### EXTRAIT FOURNI
┏━━

Publié le par Eric Bertrand

            Comment, quand on s’appelle Darwin, qu’on est âgé d’à peine 23 ans et qu’on n’a pas le pied marin peut-on se lancer dans un tour du monde qui va durer près de cinq ans ? La tentation du voyage en passager surnuméraire à bord d’un navire dans lequel ils pourraient occuper un poste spécial continue de fasciner beaucoup d’auteurs. On se souvient du jeune Ismaël dans « Moby Dick », de Joseph Conrad, de Louis Stevenson et de tous ces « écrivains voyageurs » qui embarquent sous la plume leurs rêves et leur imaginaire.
            Quand il quitte le port de Plymouth à bord du Beagle, le jeune Darwin n’est pas connu ; il obéit simplement à une sorte d’aimantation pour ce type d’aventure alors même que rien ne l’y prédispose et qu’il peine à convaincre son père de consentir à lui payer le voyage qu’au demeurant, il ne supporte pas, tant il est, dès les premiers jours, victime du mal de mer. Et puis, il avale difficilement ces mauvais traitements que le capitaine réserve à trois Fidjiens qu’il considère comme des esclaves ; de plus, pour tenir sa ligne de scientifique menant sa mission, il est obligé de subir les moqueries, le scepticisme, de discuter sa théorie au sujet de l’évolution des espèces et d’affronter le terrible révérend du bateau qui lui rappelle sans cesse les règles de la Création et qui refuse obstinément ses idées « d’hérétique ».

┗━━

### CONSIGNES
**1.** Transcrivez sans aucune modification le passage du texte sur Darwin à bord du Beagle qui va de « Comment, quand on » jusqu'à « et leur imaginaire. ».
**2.** Rédigez la suite du texte sur le voyage de Darwin à bord du Beagle, en reprenant après sa dernière phrase.

### DONNÉES ENREGISTRÉES

┏━━

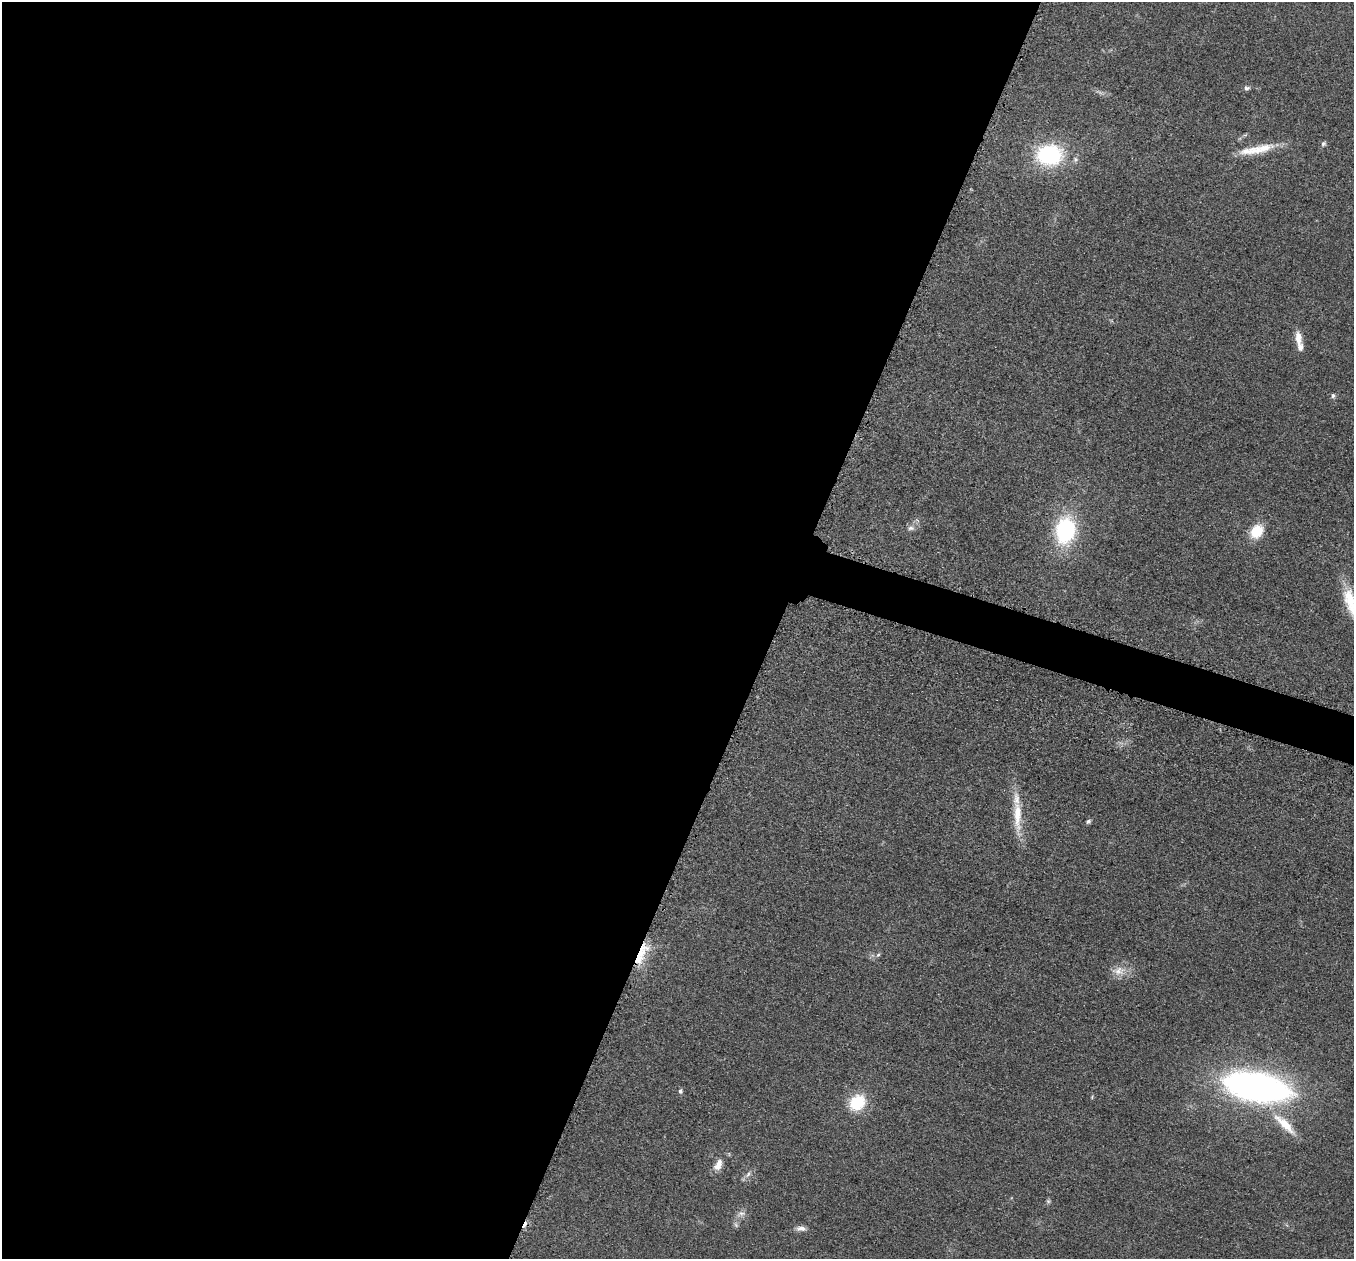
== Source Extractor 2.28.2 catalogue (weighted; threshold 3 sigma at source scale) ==
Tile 5 of 4 x 4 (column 1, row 2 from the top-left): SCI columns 33-1384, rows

┗━━

### RÉSULTATS OBTENUS
**1.**
Comment, quand on s’appelle Darwin, qu’on est âgé d’à peine 23 ans et qu’on n’a pas le pied marin peut-on se lancer dans un tour du monde qui va durer près de cinq ans ? La tentation du voyage en passager surnuméraire à bord d’un navire dans lequel ils pourraient occuper un poste spécial continue de fasciner beaucoup d’auteurs. On se souvient du jeune Ismaël dans « Moby Dick », de Joseph Conrad, de Louis Stevenson et de tous ces « écrivains voyageurs » qui embarquent sous la plume leurs rêves et leur imaginaire.

**2.**
            L’énonciation qu’a choisie l’auteur permet d’aborder cette aventure à travers trois points de vue qui se mêlent, chemin faisant et qui permettent au lecteur de s’interroger sur la cause véritable de la dégradation de l’état de santé du héros ; alternent tour à tour le point de vue de Darwin, celui de Moss le cartographe, celui de Parker Moss, le garçon de cabine. Dans des lieux chaque fois différents, envers et contre tous et malgré ses alarmantes défaillances, le futur savant élabore avec opiniâtreté cette théorie si dérangeante selon laquelle « Les ordres et les espèces se superposent et se fondent, comme la pâte de modelage »

 

 

Dosette de lecture n°143 : Michel Moatti, «Darwin, le dernier chapitre », Le poison de la théorie de l’évolution des espèces.